Document section
————————

This area is very popular with bathers during the summer but it has no lifeguard.
An inconsolable Isabel Cruz, Igor’s girlfriend, told Correio da Manhã newspaper that despite the two boys’ attempts to get to her boyfriend, they also struggled and “ended up swallowing a lot of water”. Family members, who were in the area at the time of the accident, had to be assisted by psychologists.
The other drownings took place later than afternoon at around 5.30pm and involved two Angolan students, aged 26 and 32, who were swimming in a dam in Courela da Ponte Velha, near Lavre (Montemor-o-Novo).
The two men were part of a group of 40 people from Barreiro attending a spiritual retreat in the small town of Courela da Ponte Velha.
Some members of the group had decided to swim in the local dam, but one of them felt unwell. When a colleague tried to reach him, both struggled in the water and ended up drowning. Their bodies were later found by rescue divers.
No other cases of drowning have been reported in either locations, but Nuno Leitão from the maritime rescue institute, Instituto de Socorro a Náufragos (ISN), believes the reason is because there is not an entity to record incidents in river bathing areas.
The spokesman from the ISN, whose jurisdiction covers only maritime zones, recommends swimming only in bathing areas that are supervised by lifeguards.
Leitão warns that these river zones “are very dangerous for swimming. These are not river beaches and present hazards to swimmers, such as swamps, strong currents and sinkholes.”

————————

Problem set
1) According to the news excerpt, what hazards does Leitão say the river zones present to swimmers?
2) Reproduce the news excerpt word for word, everything from "An inconsolable Isabel" down to "near Lavre (Montemor-o-Novo).".
Base your answers on the news excerpt alone.

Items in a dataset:
————————

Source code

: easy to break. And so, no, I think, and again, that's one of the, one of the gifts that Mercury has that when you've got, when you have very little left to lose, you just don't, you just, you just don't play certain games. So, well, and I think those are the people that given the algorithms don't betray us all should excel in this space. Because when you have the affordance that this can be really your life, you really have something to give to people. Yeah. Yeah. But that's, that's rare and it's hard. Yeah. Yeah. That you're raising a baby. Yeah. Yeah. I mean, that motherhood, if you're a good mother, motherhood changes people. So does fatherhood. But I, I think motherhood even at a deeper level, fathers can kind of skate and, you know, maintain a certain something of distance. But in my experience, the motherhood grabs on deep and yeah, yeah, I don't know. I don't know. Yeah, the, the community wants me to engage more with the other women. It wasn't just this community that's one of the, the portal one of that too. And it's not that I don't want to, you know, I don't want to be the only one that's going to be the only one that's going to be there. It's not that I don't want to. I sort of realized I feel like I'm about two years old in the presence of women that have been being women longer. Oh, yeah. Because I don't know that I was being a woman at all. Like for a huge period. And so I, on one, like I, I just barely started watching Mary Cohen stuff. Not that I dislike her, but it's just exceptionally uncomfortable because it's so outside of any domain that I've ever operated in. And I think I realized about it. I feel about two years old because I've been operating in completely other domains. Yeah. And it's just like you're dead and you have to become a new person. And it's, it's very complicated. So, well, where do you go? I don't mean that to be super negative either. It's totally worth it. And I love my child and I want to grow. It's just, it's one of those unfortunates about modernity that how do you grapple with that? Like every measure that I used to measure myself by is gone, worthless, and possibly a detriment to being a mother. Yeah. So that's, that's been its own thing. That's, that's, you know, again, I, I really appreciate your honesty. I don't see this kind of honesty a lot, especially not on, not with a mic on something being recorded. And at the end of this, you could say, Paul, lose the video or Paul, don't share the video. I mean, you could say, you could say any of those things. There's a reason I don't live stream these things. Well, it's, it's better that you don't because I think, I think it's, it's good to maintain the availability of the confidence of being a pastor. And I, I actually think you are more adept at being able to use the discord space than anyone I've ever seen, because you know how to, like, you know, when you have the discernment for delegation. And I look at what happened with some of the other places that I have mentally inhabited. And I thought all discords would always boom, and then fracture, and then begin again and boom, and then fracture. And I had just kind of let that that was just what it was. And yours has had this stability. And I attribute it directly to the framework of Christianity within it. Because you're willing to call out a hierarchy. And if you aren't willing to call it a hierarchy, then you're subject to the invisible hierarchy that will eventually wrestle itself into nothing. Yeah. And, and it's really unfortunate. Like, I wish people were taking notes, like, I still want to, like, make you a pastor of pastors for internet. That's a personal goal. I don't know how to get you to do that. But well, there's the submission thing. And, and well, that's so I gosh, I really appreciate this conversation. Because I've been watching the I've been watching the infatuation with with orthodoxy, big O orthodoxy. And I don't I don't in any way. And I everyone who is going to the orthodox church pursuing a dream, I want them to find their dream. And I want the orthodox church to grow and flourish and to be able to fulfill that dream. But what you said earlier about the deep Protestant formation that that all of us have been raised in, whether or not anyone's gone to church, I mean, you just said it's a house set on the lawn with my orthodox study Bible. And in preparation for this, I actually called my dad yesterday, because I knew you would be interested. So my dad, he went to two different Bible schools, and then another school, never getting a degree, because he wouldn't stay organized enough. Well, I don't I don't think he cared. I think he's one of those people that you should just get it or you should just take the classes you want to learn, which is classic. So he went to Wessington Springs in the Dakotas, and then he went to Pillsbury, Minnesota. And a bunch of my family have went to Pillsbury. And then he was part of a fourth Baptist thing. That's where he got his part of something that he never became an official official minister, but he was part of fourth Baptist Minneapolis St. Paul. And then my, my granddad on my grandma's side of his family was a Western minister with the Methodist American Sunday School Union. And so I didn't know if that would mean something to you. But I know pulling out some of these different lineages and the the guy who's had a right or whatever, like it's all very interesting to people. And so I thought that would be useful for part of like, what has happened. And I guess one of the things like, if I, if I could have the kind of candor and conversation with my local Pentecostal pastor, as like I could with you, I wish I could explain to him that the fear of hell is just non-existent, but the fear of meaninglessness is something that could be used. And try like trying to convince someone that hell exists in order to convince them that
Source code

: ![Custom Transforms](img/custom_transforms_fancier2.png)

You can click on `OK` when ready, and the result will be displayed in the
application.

————————

Solutions to the tasks
1) Swamps, strong currents and sinkholes.

2)
An inconsolable Isabel Cruz, Igor’s girlfriend, told Correio da Manhã newspaper that despite the two boys’ attempts to get to her boyfriend, they also struggled and “ended up swallowing a lot of water”. Family members, who were in the area at the time of the accident, had to be assisted by psychologists.
The other drownings took place later than afternoon at around 5.30pm and involved two Angolan students, aged 26 and 32, who were swimming in a dam in Courela da Ponte Velha, near Lavre (Montemor-o-Novo).